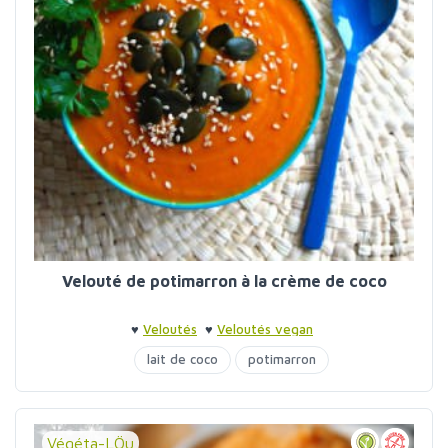
Velouté de potimarron à la crème de coco
♥
Veloutés
♥
Veloutés vegan
lait de coco
potimarron
Végéta-LÖu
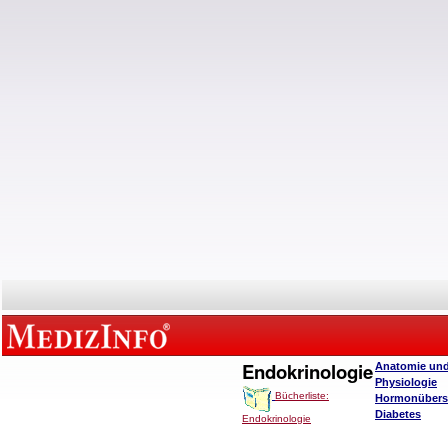
Endokrinologie
Anatomie un
Physiologie
Bücherliste:
Hormonübers
Diabetes
Endokrinologie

○ ○ ○ ○ ○

Transcribe every line of text in the material verbatim and leave out the pictures.

▶ **SOLUTION TO THE PROBLEM**:
Velouté de potimarron à la crème de coco
♥
Veloutés
♥
Veloutés vegan
lait de coco
potimarron
Végéta-LÖu
Endokrinologie
Anatomie un
Physiologie
Bücherliste:
Hormonübers
Diabetes
Endokrinologie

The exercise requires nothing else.